All other types of graffiti on Council-owned structures only will be removed or obscured when operationally possible.

If you are in a Your Homes Newcastle (YHN) property please use the form below to request removal. Please note there is no charge for this service for YHN tenants and the removal will be arranged with YHN.


Responsibility for removing graffiti

The Council is responsible for removing graffiti and fly-posters from its own buildings, street furniture or monuments. There is no legal time limit for doing this.

Other structures, such as telephone boxes, bus shelters and electricity sub-stations, are the responsibility of the company that has placed them there.


Graffiti on private buildings, both domestic and commercial, is also the responsibility of the owner to remove or obscure.

The Council can't remove graffiti from private houses and other private property without the owner's permission. We are now offering a chargeable service for both businesses and private residents who want graffiti removed or obscured on their property.  You can book and pay via the link below.

You can also request a quote for a large area to be cleaned. Our teams will inspect the site and email you a quote. If you want to proceed just pay via the email link. Please note that we require at least 24 hours’ notice for any cancellations as this gives time for the crews to be informed.  A refund will be processed once the cancellation request is received. We cannot guarantee that a refund would be granted if the cancellation is received with less than 24 hours notice. Please phone 0191 2787878 and ask for “Your Local Services” to cancel a booking.



If your own property has been targeted by graffiti vandals, we recommend that you report this to the police as criminal damage. Obtain a crime reference number and speak with your insurance company.

Graffiti on utility company property such as BT or Virgin Media boxes or electricity infrastructure, or on structures such as bus shelters or railway bridges should be reported directly to the company responsible for the asset rather than the Council.



Without permission of the owner of the surface, graffiti is criminal damage under section 1 of the Criminal Damage Act 1971. Criminal damage is a recordable crime and should be reported to the police. Anyone caught committing damage could be arrested.

It is a criminal offence under the Anti-social Behaviour Act 2003 to sell an aerosol paint container to anyone under the age of 16 years. Aerosol paint is often used in graffiti vandalism. By banning the spray paint to under 16 year olds it is hoped that the incidents of graffiti will be reduced. The sale of age-restricted products is enforced by the Council's Trading Standards service.

If you know or suspect anyone committing criminal damage you can report it by contacting Northumbria Police on 101 or on the Northumbria Police website. If the crime is being witnessed in progress, call 999.

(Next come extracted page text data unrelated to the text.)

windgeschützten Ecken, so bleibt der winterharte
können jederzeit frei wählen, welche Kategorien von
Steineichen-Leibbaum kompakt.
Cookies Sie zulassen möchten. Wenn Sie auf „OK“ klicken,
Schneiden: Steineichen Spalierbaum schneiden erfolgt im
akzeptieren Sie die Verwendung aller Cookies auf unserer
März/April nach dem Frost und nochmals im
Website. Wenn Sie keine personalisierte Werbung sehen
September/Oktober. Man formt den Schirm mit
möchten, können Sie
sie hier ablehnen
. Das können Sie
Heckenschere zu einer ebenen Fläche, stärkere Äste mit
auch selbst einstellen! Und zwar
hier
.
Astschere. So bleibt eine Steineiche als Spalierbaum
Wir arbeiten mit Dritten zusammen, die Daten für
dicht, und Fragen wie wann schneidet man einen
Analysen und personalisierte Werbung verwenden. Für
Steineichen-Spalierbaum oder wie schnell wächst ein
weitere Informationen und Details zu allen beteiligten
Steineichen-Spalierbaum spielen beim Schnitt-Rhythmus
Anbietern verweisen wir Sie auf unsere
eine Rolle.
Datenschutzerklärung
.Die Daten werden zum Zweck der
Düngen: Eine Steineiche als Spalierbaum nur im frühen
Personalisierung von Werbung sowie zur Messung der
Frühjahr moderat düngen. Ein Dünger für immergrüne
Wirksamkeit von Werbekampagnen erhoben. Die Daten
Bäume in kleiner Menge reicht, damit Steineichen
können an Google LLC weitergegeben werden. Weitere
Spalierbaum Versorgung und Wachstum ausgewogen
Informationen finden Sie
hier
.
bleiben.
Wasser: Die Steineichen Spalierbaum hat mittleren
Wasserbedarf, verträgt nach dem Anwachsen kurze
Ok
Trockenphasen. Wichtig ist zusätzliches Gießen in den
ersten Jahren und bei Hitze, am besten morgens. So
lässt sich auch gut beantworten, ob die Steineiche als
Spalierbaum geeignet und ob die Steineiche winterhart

Powers to serve defacement or graffiti removal notices were repealed in 2014. The notices never applied to private buildings, only structures in the highway (street furniture (e.g. bus shelters, advertising boards, street signs, phone boxes, etc.), plant or other apparatus (e.g. communication junction boxes)), schools and property of statutory undertakers, visible from public land. 


Local planning authorities can take action against graffiti on surfaces which are readily accessible to the public, which it considers to be detrimental to the amenity of the area or offensive under section 225F of the Town and Country Planning Act 1990. The local planning authority may serve a notice on the occupier of the premises requiring them to remove or obliterate the sign allowing at least 15 days to comply. If there appears to be no occupier, the authority may fix the notice to the surface.

If action is not taken within the time specified, the local planning authority may take the action itself and recover its expenses from the person who should have done it. Expenses cannot be recovered if the surface is on, within the curtilage of, or forms part of the curtilage boundary of, a dwelling house.

Local planning authorities also have powers to require statutory undertakers and bodies responsible for street furniture to remove graffiti.